*** TEXT PASSAGE ***

The idea that a pastor would sometimes say uncomfortable things and impose discipline is foreign to many congregations today, but that is because for more than a generation we in church leadership have promoted the pastor-as-life-coach model while never talking about the hard road and the narrow gate that leads to salvation. Our parishes need priests today who are neither life coaches nor “middle managers for the Lord.” Our parishes need priests who are pastors, shepherds of souls who care more about the salvation of their people than about making people happy or advancing their careers.
Pastoral care should punch us in the face
I am not entirely sure when pastoral became a synonym for nice, but it was already the case when I was in seminary a decade ago. Classes on “pastoral care” focused on things like how to run vestry meetings and how to avoid conflicts. When parishes put together profiles for the priest they want, pastoral is a word that often comes up. The expectation seems to be that a pastoral priest is someone kind and easy to talk to who is highly affirming. This pastor-as-life-coach model of ministry has become dominant in the American Church, and it is killing our congregations.
Of course, Murphy’s Ecclesiastical Law dictates that whenever something terrible catches on in the life of the Church, there is an equal if not more stupid backlash. Enter the Church Growth movement with its emphasis on transforming the work of the pastor into a series of managerial tasks.

*** End of TEXT PASSAGE ***
*** EXERCISE DATA ***

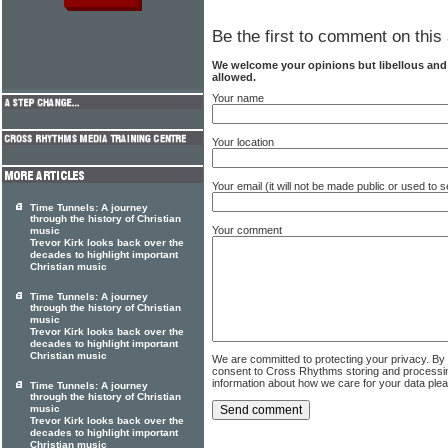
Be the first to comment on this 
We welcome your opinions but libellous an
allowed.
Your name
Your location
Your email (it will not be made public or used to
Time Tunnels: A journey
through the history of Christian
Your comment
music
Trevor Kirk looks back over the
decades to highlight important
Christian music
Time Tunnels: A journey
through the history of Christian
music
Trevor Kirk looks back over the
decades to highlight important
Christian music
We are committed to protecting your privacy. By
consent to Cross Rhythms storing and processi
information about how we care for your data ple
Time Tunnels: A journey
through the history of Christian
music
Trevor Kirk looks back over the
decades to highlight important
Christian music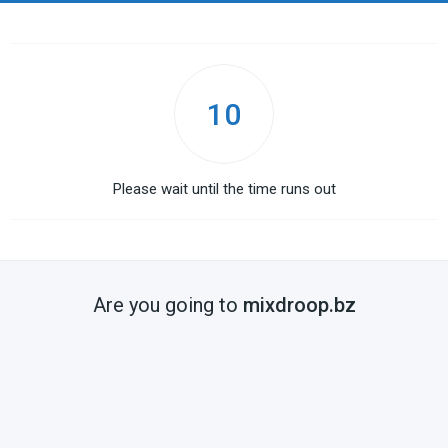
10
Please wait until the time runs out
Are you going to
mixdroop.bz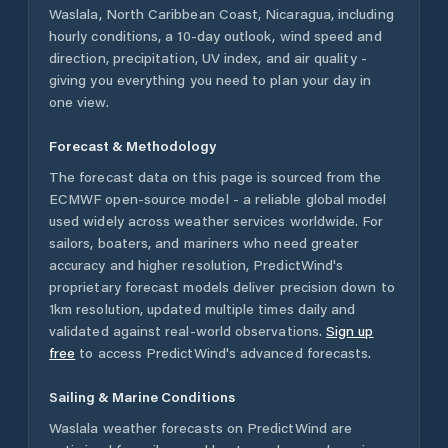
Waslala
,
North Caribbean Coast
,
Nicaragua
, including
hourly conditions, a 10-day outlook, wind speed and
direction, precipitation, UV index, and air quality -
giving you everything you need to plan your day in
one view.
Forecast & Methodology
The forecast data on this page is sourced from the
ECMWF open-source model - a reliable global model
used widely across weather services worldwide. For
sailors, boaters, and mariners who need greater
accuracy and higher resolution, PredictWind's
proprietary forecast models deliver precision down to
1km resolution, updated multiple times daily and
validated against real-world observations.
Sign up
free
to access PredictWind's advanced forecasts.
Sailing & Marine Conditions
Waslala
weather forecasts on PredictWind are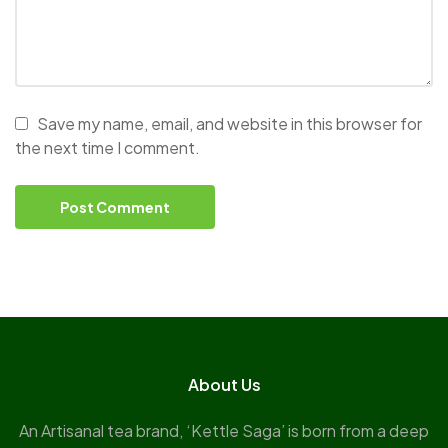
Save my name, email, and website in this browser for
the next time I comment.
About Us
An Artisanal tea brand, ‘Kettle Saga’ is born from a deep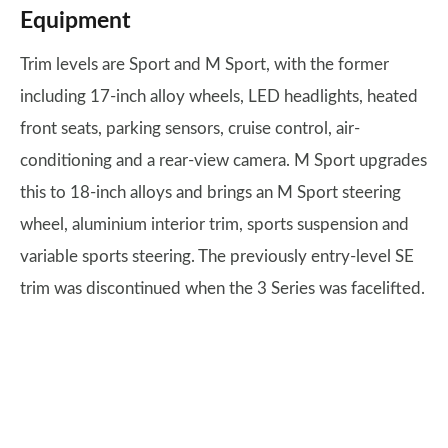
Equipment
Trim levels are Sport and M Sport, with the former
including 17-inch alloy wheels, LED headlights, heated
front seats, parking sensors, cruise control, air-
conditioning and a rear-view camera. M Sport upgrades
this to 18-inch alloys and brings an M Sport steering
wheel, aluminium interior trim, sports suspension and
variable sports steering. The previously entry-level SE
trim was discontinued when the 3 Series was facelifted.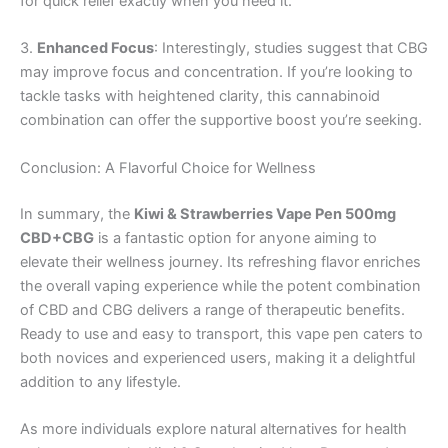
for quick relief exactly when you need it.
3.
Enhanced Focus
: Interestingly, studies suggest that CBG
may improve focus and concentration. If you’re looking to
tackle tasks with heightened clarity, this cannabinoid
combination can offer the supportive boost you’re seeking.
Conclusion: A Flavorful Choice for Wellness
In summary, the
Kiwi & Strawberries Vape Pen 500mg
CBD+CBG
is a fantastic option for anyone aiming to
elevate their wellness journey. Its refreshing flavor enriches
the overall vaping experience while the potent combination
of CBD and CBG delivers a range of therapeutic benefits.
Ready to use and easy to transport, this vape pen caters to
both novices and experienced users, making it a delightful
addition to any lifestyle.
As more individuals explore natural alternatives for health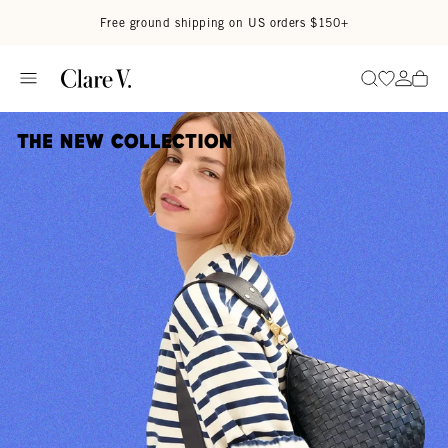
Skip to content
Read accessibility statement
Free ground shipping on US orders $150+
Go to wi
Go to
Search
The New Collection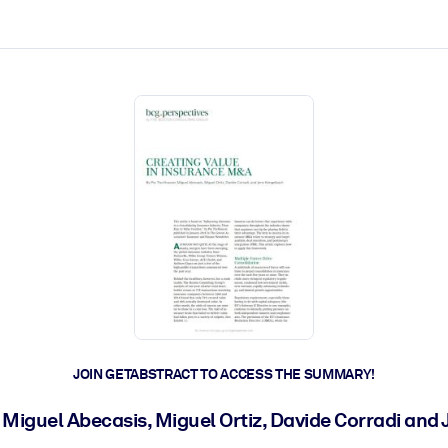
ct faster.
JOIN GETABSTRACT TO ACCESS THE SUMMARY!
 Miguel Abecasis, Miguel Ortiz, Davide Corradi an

*** End of EXERCISE DATA ***
*** EXERCISE DATA ***

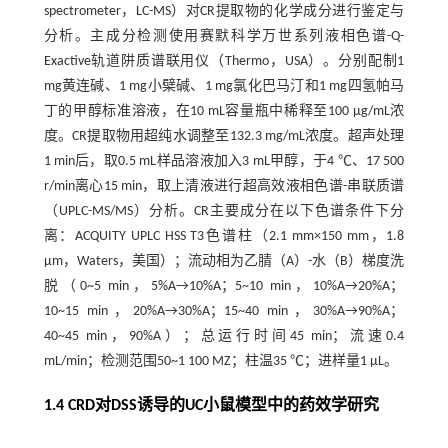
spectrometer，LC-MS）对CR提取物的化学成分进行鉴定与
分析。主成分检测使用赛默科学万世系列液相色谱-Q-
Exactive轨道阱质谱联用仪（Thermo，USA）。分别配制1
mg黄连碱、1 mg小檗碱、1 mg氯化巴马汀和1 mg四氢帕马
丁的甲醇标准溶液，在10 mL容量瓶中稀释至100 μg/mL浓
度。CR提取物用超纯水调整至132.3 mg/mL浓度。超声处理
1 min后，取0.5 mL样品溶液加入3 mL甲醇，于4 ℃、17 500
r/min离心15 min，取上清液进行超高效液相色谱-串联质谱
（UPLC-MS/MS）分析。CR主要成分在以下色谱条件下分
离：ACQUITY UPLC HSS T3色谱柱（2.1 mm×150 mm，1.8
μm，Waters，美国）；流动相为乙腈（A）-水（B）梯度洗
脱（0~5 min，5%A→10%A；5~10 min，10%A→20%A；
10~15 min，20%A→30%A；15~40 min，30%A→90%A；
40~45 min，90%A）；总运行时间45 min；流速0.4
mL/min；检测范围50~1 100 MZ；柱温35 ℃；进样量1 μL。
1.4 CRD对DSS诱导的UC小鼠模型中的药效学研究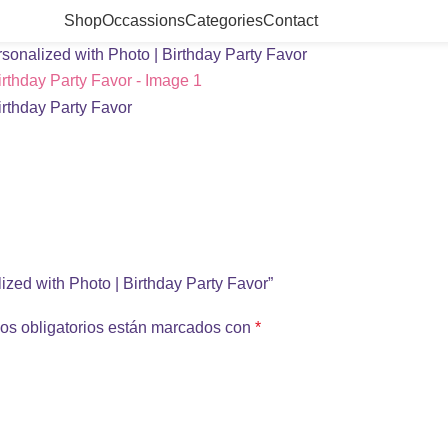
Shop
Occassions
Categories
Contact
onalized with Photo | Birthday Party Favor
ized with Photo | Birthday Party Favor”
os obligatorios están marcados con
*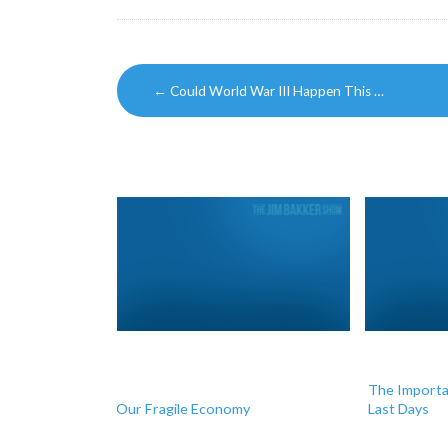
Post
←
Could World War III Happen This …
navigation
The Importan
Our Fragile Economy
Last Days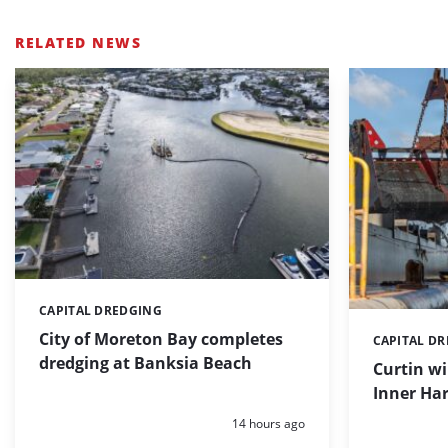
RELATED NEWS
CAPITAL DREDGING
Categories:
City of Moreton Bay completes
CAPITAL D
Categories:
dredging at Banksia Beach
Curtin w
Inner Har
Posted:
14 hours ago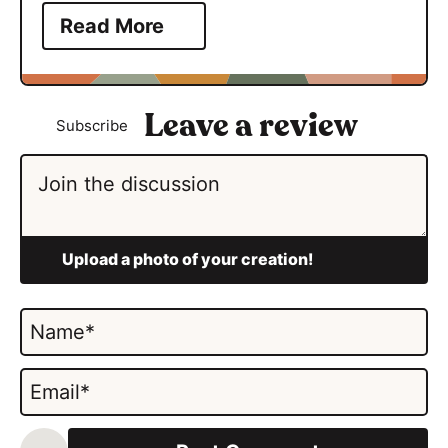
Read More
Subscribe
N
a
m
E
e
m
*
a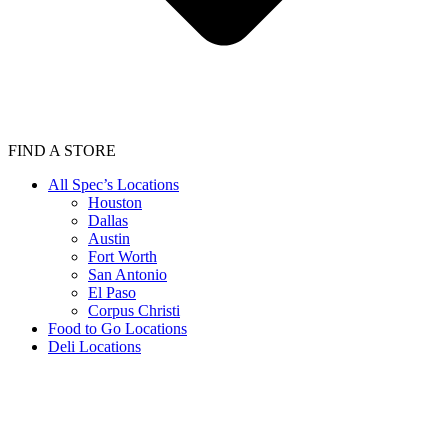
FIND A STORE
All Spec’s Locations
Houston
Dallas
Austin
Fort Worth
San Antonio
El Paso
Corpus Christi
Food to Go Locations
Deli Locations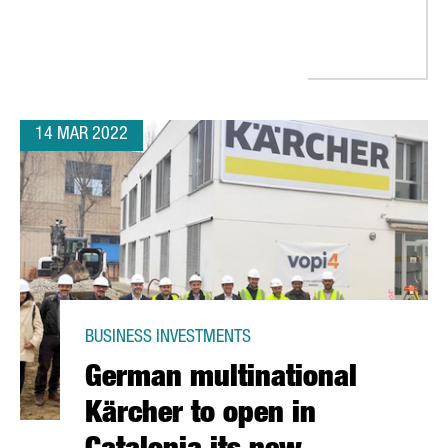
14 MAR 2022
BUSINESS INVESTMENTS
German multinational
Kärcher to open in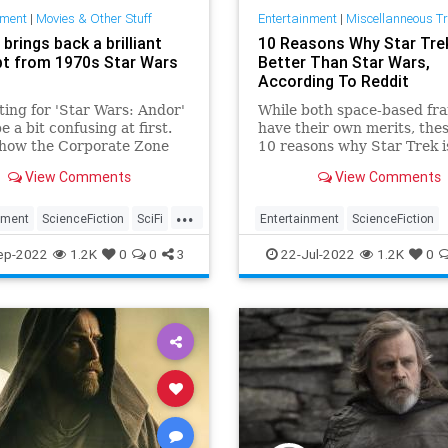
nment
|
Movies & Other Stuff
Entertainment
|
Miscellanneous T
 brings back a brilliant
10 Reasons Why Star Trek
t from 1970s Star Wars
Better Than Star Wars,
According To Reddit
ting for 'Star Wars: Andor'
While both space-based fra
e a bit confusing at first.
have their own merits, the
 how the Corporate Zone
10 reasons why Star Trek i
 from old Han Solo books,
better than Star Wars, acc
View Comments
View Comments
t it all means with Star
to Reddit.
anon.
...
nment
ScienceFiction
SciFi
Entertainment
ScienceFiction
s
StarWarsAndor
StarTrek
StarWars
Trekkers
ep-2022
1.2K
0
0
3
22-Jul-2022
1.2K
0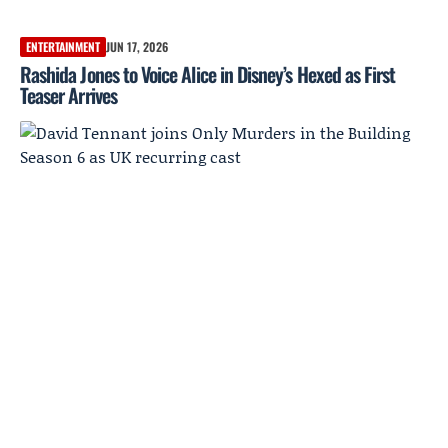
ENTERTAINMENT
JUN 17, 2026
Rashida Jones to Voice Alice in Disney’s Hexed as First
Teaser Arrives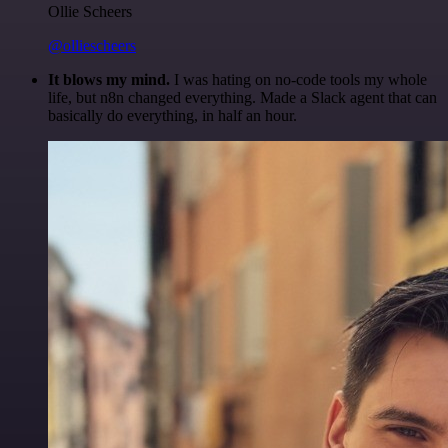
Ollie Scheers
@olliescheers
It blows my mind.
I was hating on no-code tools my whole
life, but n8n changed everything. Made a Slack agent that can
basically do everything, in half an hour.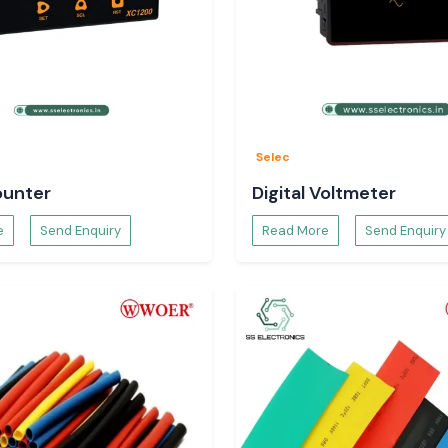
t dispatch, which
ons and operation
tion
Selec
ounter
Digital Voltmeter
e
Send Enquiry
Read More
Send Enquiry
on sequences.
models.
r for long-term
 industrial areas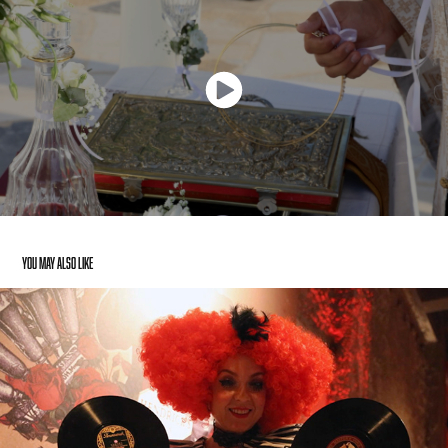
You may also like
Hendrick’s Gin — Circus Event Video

*** End of EXERCISE DATA ***
*** EXERCISE DATA ***

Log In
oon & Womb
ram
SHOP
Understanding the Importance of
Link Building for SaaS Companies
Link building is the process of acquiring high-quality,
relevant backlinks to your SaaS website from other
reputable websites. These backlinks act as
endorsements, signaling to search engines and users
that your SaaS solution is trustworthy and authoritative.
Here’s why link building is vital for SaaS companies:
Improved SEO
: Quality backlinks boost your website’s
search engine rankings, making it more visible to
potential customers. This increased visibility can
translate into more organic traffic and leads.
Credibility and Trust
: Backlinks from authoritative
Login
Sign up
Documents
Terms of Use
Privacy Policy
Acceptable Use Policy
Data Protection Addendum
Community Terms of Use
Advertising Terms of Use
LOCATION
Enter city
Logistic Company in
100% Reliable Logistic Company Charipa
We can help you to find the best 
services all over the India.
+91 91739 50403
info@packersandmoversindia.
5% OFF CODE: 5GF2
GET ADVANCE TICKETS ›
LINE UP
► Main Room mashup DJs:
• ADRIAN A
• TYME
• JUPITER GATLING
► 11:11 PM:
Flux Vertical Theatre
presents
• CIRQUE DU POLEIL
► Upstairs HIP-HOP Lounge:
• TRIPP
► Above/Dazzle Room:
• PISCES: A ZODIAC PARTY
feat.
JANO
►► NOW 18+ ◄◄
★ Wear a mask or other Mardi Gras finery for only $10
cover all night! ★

*** End of EXERCISE DATA ***

WHAT TO WORK ON:
1. List the qualities that the passage on pastoral ministry says are expected of a pastoral priest.
2. According to the passage on pastoral ministry, are these statements true? Answer yes or no for each and quote the words that decide it.
(a) The writer was in seminary about ten years ago.
(b) The pastor-as-life-coach model is helping congregations grow stronger.
(c) The Church Growth movement emphasizes turning the pastor's work into managerial tasks.
3. In the passage on pastoral ministry, rewrite the part starting at "The idea that" and ending at "advancing their careers.", and substitute "clergy" for "priests".
The lines above are separate material, apart from the passage on pastoral ministry.

EXERCISE SOLUTIONS:
1.
kind
easy to talk to
highly affirming

2.
(a) Yes: "when I was in seminary a decade ago"
(b) No: "it is killing our congregations"
(c) Yes: "its emphasis on transforming the work of the pastor into a series of managerial tasks"

3.
The idea that a pastor would sometimes say uncomfortable things and impose discipline is foreign to many congregations today, but that is because for more than a generation we in church leadership have promoted the pastor-as-life-coach model while never talking about the hard road and the narrow gate that leads to salvation. Our parishes need clergy today who are neither life coaches nor “middle managers for the Lord.” Our parishes need clergy who are pastors, shepherds of souls who care more about the salvation of their people than about making people happy or advancing their careers.